In 1950, when he was a college senior majoring in architecture, he heard a speech that changed his life. It was by Moore.
“He heard Paul tell the story about St. Martin giving his cloak to the poor,” his daughter Barton said. “For a time, my father turned the squash court in the basement of Eliot House into a chapel,” she added, referring to the Harvard student residence.
Along with Barton, Morton is survived by his wife of 65 years, Pamela Taylor Morton; two other daughters, Sophia and Maria Morton; eight grandchildren; and two great-grandchildren.

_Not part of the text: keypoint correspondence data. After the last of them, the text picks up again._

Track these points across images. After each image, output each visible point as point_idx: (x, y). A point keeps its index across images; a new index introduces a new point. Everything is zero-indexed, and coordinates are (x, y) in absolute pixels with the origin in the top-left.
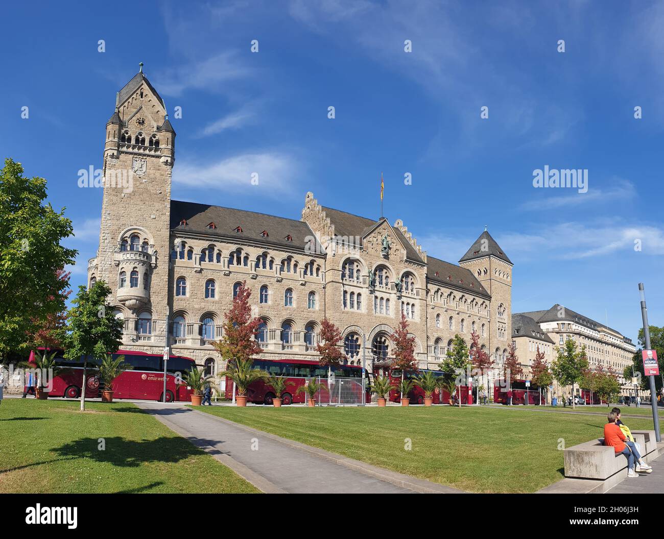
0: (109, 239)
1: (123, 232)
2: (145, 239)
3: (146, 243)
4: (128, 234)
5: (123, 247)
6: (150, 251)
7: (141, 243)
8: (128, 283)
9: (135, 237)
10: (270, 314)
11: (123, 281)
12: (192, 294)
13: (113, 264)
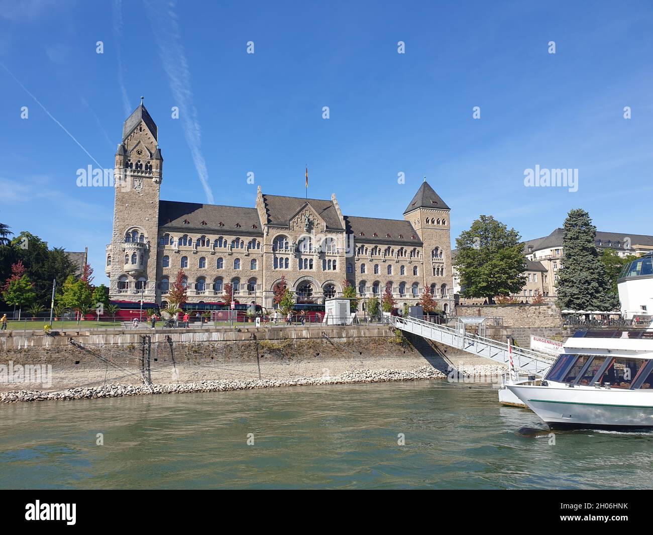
0: (118, 234)
1: (127, 230)
2: (142, 233)
3: (142, 237)
4: (130, 231)
5: (127, 239)
6: (145, 241)
7: (139, 236)
8: (130, 261)
9: (135, 232)
10: (224, 275)
11: (127, 259)
12: (173, 265)
13: (121, 249)
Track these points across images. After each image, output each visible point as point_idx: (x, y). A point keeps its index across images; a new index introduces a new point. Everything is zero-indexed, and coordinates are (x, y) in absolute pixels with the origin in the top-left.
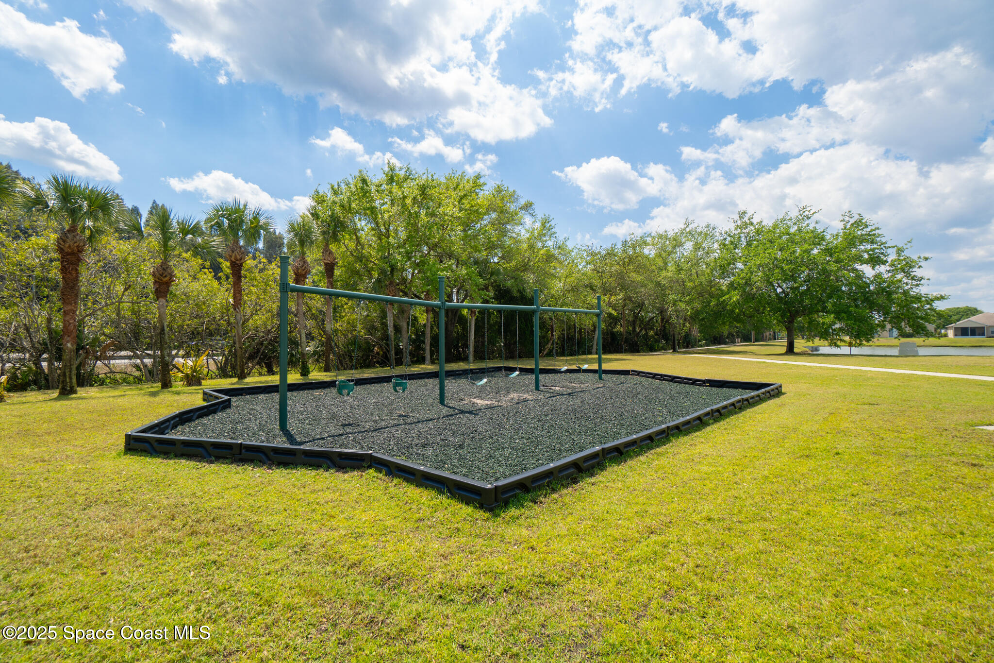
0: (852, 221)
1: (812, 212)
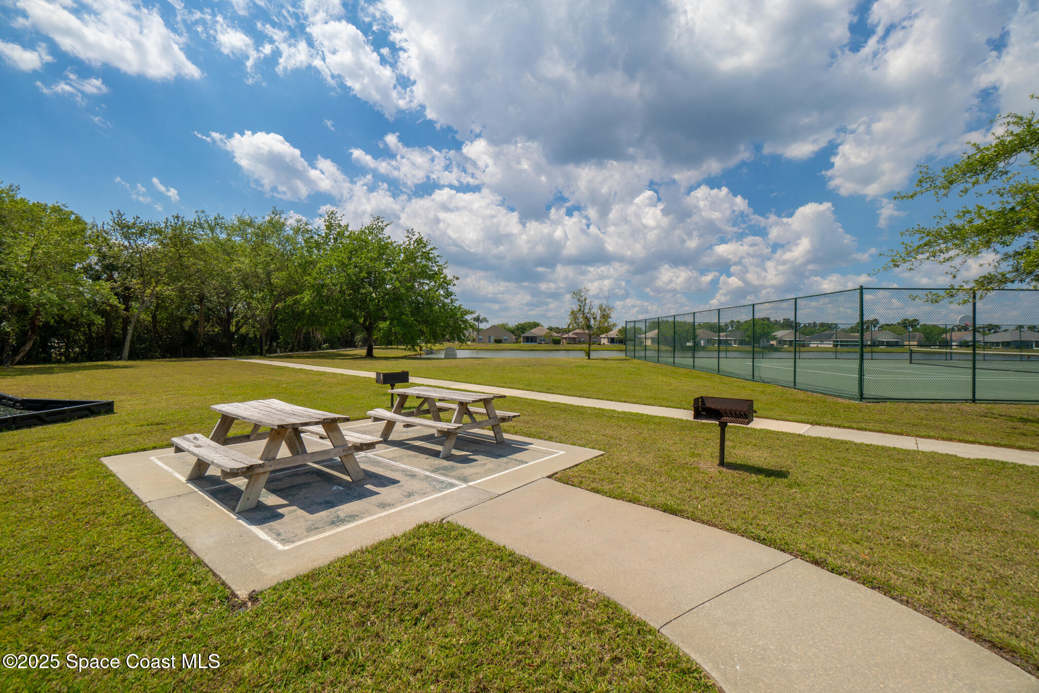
0: (414, 238)
1: (385, 224)
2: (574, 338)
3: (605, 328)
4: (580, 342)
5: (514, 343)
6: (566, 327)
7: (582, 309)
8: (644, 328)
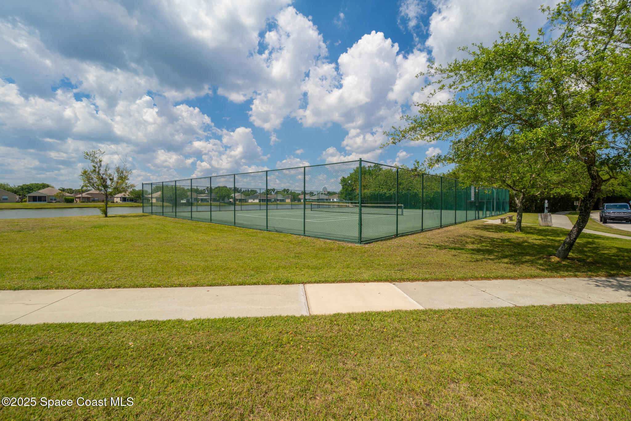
2: (88, 198)
3: (123, 188)
4: (94, 201)
5: (18, 202)
6: (80, 188)
7: (97, 170)
8: (150, 191)
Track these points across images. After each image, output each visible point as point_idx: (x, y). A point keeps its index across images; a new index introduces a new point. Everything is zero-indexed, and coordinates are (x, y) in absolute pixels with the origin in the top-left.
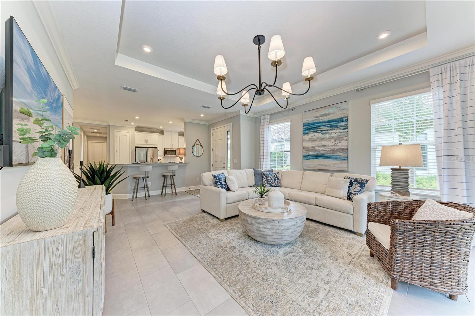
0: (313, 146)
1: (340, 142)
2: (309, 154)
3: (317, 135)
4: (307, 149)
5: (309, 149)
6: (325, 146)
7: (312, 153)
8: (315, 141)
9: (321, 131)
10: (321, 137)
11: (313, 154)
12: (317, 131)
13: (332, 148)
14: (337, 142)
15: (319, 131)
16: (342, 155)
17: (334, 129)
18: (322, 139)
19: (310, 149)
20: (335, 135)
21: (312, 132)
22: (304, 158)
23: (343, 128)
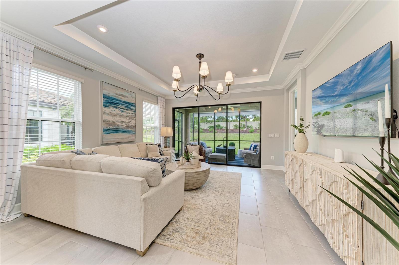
0: (113, 120)
1: (132, 121)
2: (110, 128)
3: (117, 111)
4: (108, 123)
5: (109, 123)
6: (123, 122)
7: (112, 127)
8: (115, 116)
9: (120, 108)
10: (120, 114)
11: (114, 128)
12: (117, 107)
13: (128, 124)
14: (131, 120)
15: (118, 107)
16: (133, 130)
17: (129, 110)
18: (121, 116)
19: (111, 123)
20: (129, 115)
21: (113, 106)
22: (104, 133)
23: (134, 111)
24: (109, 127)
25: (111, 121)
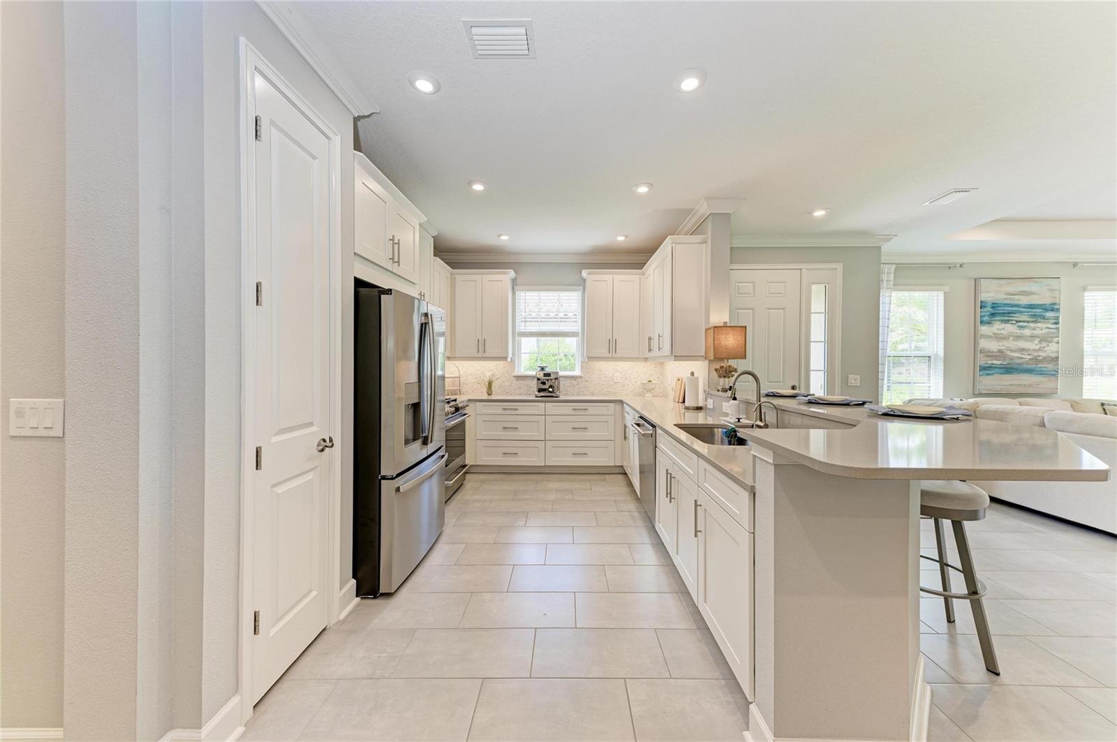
0: (1001, 348)
1: (1048, 346)
2: (992, 364)
3: (1010, 328)
4: (988, 354)
5: (991, 354)
6: (1023, 350)
7: (998, 362)
8: (1005, 338)
9: (1017, 322)
10: (1017, 333)
11: (1001, 364)
12: (1009, 320)
13: (1036, 354)
14: (1044, 344)
15: (1012, 320)
16: (1050, 366)
17: (1040, 322)
18: (1018, 338)
19: (995, 354)
20: (1041, 332)
21: (999, 320)
22: (982, 372)
23: (1053, 321)
24: (990, 362)
25: (995, 350)
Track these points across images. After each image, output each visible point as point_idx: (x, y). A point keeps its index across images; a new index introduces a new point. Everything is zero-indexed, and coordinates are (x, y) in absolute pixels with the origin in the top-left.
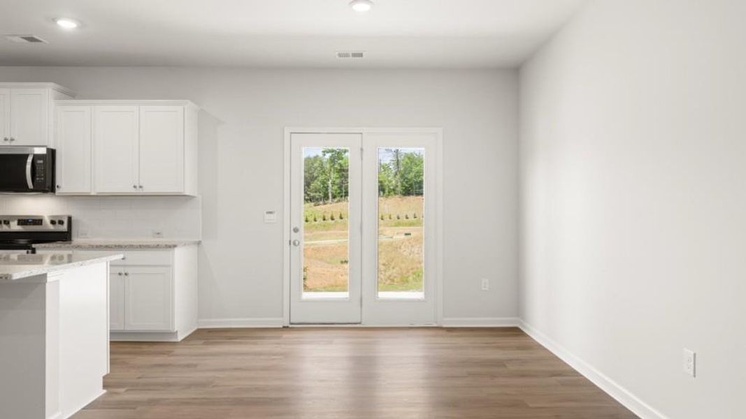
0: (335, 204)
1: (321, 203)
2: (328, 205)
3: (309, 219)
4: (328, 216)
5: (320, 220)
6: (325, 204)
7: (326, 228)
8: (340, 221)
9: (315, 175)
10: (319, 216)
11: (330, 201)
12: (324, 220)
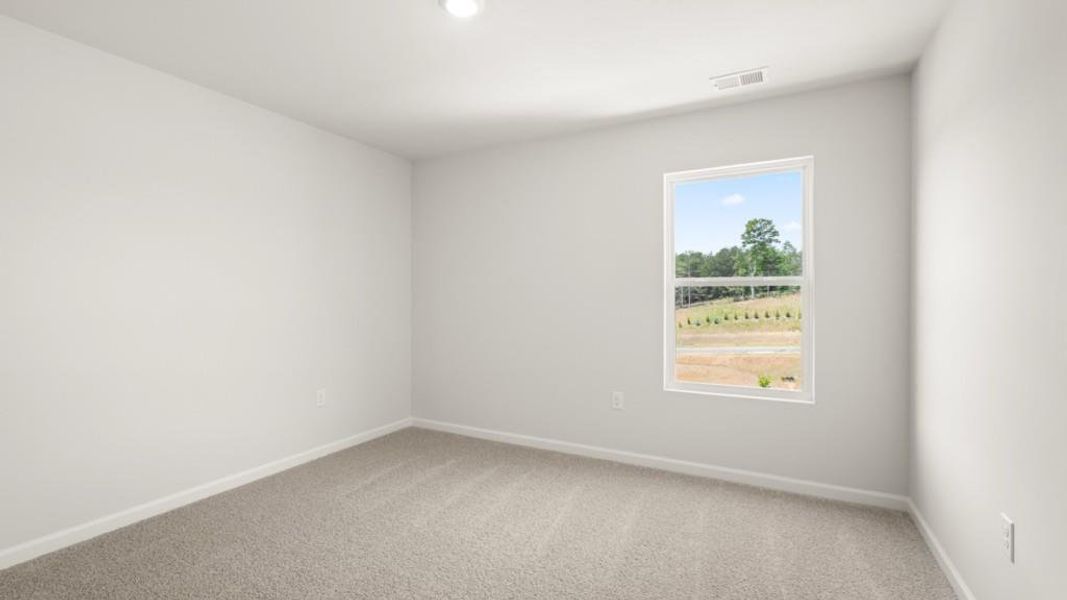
0: (758, 300)
1: (742, 298)
2: (751, 301)
3: (730, 316)
4: (751, 314)
5: (741, 319)
6: (746, 299)
7: (749, 327)
8: (765, 319)
9: (734, 267)
10: (741, 313)
11: (752, 296)
12: (747, 317)
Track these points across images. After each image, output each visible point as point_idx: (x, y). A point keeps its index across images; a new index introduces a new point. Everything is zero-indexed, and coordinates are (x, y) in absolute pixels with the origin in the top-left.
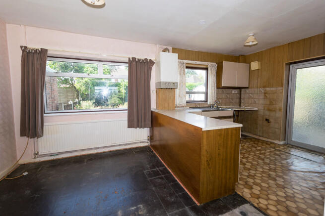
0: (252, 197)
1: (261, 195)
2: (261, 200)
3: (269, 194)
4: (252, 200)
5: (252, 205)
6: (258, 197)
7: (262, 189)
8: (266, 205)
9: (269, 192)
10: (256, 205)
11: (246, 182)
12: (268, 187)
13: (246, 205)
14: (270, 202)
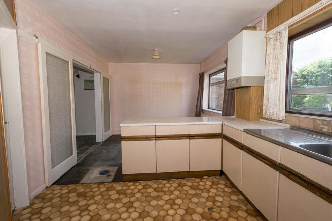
0: (112, 186)
1: (107, 192)
2: (105, 189)
3: (102, 198)
4: (111, 184)
5: (108, 182)
6: (108, 190)
7: (110, 198)
8: (100, 188)
9: (103, 201)
10: (106, 183)
11: (126, 194)
12: (106, 205)
13: (111, 180)
14: (98, 192)
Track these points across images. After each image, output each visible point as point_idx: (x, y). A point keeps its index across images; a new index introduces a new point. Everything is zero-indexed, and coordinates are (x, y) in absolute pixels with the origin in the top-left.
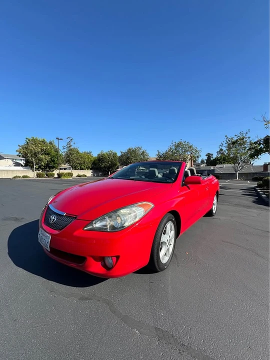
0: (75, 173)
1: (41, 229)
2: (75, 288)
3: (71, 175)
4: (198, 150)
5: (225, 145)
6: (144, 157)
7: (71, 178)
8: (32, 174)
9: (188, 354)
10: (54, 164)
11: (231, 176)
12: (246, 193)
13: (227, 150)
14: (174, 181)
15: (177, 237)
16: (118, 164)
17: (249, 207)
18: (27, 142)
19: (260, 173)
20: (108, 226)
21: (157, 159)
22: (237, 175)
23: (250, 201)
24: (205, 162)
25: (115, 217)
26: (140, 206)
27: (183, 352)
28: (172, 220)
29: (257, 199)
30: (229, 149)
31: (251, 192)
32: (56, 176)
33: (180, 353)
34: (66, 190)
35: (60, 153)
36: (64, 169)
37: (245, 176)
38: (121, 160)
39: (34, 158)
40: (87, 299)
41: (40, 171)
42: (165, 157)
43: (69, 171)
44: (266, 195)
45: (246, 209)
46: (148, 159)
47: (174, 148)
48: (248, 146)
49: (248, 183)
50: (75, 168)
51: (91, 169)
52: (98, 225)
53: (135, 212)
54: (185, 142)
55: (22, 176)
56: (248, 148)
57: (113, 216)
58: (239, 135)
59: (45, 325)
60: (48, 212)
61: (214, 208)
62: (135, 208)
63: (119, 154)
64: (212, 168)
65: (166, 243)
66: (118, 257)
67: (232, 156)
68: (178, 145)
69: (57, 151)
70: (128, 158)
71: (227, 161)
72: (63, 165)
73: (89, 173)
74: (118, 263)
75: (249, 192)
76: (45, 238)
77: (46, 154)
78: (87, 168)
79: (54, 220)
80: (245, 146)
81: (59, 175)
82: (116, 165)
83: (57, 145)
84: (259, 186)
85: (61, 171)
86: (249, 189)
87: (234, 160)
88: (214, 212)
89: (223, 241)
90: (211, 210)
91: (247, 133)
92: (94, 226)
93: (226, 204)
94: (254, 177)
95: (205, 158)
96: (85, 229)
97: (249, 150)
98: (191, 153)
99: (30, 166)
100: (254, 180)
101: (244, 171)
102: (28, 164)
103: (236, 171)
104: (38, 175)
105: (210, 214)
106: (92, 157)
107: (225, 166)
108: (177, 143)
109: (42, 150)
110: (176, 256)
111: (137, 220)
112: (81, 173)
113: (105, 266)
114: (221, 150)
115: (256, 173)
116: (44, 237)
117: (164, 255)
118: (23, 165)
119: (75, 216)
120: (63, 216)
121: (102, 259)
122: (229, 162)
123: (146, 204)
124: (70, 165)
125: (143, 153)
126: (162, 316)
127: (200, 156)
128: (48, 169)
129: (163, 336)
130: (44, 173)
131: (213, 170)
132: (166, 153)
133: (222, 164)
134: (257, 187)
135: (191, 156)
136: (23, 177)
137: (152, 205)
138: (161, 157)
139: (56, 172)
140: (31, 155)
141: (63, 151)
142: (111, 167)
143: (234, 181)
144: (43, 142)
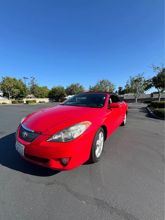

A fourth daughter, Hilary Morton Shontz, died in 2010.
James Morton received a theology degree from Cambridge University and studied later at General Theological Seminary in New York. He was ordained in 1954. Before moving to the cathedral in 1972, he served as a priest in Jersey City, New Jersey, and, for eight years, as the director of the Urban Training Center for Christian Mission in Chicago.
He stepped down as dean of the cathedral at the end of 1996 and immediately founded the Interfaith Center of New York, which promotes mutual understanding among religions. He was succeeded at the center by the Rev. Chloe Breyer.
The center presents the James Parks Morton Award annually; its recipients have included musicians like Winter, Philip Glass and Wynton Marsalis; religious leaders like the Dalai Lama and Imam Feisal Abdul Rauf; and writers like Bill Moyers and Nick Kristof. The award honors people who are “bold and courageous,” Breyer said in an interview.
“Jim thought big,” she said. “He did not do too many things on a small scale.”